(GIVEN TASK): Output the records. Match them exactly.

(DATASET RECORDS):
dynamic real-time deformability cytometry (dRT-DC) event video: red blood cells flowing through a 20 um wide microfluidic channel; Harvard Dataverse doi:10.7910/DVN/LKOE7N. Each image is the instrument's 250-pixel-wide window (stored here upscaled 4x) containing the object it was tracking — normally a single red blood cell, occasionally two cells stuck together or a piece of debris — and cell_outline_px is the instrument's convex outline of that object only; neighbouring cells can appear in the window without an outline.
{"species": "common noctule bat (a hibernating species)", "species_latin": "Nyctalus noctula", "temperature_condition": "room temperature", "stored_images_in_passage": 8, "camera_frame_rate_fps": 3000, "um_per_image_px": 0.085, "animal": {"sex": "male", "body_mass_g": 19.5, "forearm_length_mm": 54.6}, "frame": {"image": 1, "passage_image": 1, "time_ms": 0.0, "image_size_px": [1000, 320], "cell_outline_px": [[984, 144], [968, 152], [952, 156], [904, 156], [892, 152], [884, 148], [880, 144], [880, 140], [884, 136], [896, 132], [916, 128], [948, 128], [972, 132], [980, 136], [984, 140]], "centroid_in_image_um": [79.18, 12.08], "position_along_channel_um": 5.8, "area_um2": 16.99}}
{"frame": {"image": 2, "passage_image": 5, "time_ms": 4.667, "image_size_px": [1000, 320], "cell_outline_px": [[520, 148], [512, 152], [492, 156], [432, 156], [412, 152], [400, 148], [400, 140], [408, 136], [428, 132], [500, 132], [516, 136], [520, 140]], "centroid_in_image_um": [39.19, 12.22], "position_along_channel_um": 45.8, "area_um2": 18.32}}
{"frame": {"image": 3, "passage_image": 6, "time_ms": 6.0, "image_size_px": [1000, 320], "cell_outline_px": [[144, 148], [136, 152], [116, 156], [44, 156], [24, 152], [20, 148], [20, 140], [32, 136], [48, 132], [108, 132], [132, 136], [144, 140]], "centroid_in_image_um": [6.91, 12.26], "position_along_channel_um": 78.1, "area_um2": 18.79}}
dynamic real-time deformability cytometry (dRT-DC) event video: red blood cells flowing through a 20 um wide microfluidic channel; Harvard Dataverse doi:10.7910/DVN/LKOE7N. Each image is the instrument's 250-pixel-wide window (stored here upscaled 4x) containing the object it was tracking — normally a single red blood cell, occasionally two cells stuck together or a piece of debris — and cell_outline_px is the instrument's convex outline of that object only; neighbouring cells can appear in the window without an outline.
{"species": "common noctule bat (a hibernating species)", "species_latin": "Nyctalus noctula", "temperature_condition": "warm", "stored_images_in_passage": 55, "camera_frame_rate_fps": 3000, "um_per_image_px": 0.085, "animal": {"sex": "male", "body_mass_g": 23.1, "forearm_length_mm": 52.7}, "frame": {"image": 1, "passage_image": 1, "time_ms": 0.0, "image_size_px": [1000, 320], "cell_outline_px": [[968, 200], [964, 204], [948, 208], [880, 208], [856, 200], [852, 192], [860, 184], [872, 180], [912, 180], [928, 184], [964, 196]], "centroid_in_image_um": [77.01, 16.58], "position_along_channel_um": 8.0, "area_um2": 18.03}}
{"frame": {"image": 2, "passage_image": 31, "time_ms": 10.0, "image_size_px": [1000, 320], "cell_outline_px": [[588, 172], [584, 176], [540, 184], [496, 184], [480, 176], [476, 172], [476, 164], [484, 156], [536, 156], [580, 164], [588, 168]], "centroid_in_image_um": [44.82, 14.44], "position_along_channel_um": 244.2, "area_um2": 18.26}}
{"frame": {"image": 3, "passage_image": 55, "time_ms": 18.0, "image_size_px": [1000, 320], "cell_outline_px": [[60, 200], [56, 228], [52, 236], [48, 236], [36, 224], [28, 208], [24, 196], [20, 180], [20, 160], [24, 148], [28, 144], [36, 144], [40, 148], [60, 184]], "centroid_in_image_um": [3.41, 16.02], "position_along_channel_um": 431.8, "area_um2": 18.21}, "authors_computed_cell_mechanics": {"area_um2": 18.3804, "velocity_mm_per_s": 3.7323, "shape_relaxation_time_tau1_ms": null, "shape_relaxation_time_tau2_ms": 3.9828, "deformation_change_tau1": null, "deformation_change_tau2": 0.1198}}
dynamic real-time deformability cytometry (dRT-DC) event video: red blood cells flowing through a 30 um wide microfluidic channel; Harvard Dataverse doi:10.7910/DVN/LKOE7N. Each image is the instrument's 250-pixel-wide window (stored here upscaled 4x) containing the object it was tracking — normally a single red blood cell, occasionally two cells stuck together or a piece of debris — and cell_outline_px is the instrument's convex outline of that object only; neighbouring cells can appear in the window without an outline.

(THE RESPONSE):
dynamic real-time deformability cytometry (dRT-DC) event video: red blood cells flowing through a 20 um wide microfluidic channel; Harvard Dataverse doi:10.7910/DVN/LKOE7N. Each image is the instrument's 250-pixel-wide window (stored here upscaled 4x) containing the object it was tracking — normally a single red blood cell, occasionally two cells stuck together or a piece of debris — and cell_outline_px is the instrument's convex outline of that object only; neighbouring cells can appear in the window without an outline.
{"species": "common noctule bat (a hibernating species)", "species_latin": "Nyctalus noctula", "temperature_condition": "room temperature", "stored_images_in_passage": 8, "camera_frame_rate_fps": 3000, "um_per_image_px": 0.085, "animal": {"sex": "male", "body_mass_g": 19.5, "forearm_length_mm": 54.6}, "frame": {"image": 1, "passage_image": 1, "time_ms": 0.0, "image_size_px": [1000, 320], "cell_outline_px": [[984, 144], [968, 152], [952, 156], [904, 156], [892, 152], [884, 148], [880, 144], [880, 140], [884, 136], [896, 132], [916, 128], [948, 128], [972, 132], [980, 136], [984, 140]], "centroid_in_image_um": [79.18, 12.08], "position_along_channel_um": 5.8, "area_um2": 16.99}}
{"frame": {"image": 2, "passage_image": 5, "time_ms": 4.667, "image_size_px": [1000, 320], "cell_outline_px": [[520, 148], [512, 152], [492, 156], [432, 156], [412, 152], [400, 148], [400, 140], [408, 136], [428, 132], [500, 132], [516, 136], [520, 140]], "centroid_in_image_um": [39.19, 12.22], "position_along_channel_um": 45.8, "area_um2": 18.32}}
{"frame": {"image": 3, "passage_image": 6, "time_ms": 6.0, "image_size_px": [1000, 320], "cell_outline_px": [[144, 148], [136, 152], [116, 156], [44, 156], [24, 152], [20, 148], [20, 140], [32, 136], [48, 132], [108, 132], [132, 136], [144, 140]], "centroid_in_image_um": [6.91, 12.26], "position_along_channel_um": 78.1, "area_um2": 18.79}}
dynamic real-time deformability cytometry (dRT-DC) event video: red blood cells flowing through a 20 um wide microfluidic channel; Harvard Dataverse doi:10.7910/DVN/LKOE7N. Each image is the instrument's 250-pixel-wide window (stored here upscaled 4x) containing the object it was tracking — normally a single red blood cell, occasionally two cells stuck together or a piece of debris — and cell_outline_px is the instrument's convex outline of that object only; neighbouring cells can appear in the window without an outline.
{"species": "common noctule bat (a hibernating species)", "species_latin": "Nyctalus noctula", "temperature_condition": "warm", "stored_images_in_passage": 55, "camera_frame_rate_fps": 3000, "um_per_image_px": 0.085, "animal": {"sex": "male", "body_mass_g": 23.1, "forearm_length_mm": 52.7}, "frame": {"image": 1, "passage_image": 1, "time_ms": 0.0, "image_size_px": [1000, 320], "cell_outline_px": [[968, 200], [964, 204], [948, 208], [880, 208], [856, 200], [852, 192], [860, 184], [872, 180], [912, 180], [928, 184], [964, 196]], "centroid_in_image_um": [77.01, 16.58], "position_along_channel_um": 8.0, "area_um2": 18.03}}
{"frame": {"image": 2, "passage_image": 31, "time_ms": 10.0, "image_size_px": [1000, 320], "cell_outline_px": [[588, 172], [584, 176], [540, 184], [496, 184], [480, 176], [476, 172], [476, 164], [484, 156], [536, 156], [580, 164], [588, 168]], "centroid_in_image_um": [44.82, 14.44], "position_along_channel_um": 244.2, "area_um2": 18.26}}
{"frame": {"image": 3, "passage_image": 55, "time_ms": 18.0, "image_size_px": [1000, 320], "cell_outline_px": [[60, 200], [56, 228], [52, 236], [48, 236], [36, 224], [28, 208], [24, 196], [20, 180], [20, 160], [24, 148], [28, 144], [36, 144], [40, 148], [60, 184]], "centroid_in_image_um": [3.41, 16.02], "position_along_channel_um": 431.8, "area_um2": 18.21}, "authors_computed_cell_mechanics": {"area_um2": 18.3804, "velocity_mm_per_s": 3.7323, "shape_relaxation_time_tau1_ms": null, "shape_relaxation_time_tau2_ms": 3.9828, "deformation_change_tau1": null, "deformation_change_tau2": 0.1198}}
dynamic real-time deformability cytometry (dRT-DC) event video: red blood cells flowing through a 30 um wide microfluidic channel; Harvard Dataverse doi:10.7910/DVN/LKOE7N. Each image is the instrument's 250-pixel-wide window (stored here upscaled 4x) containing the object it was tracking — normally a single red blood cell, occasionally two cells stuck together or a piece of debris — and cell_outline_px is the instrument's convex outline of that object only; neighbouring cells can appear in the window without an outline.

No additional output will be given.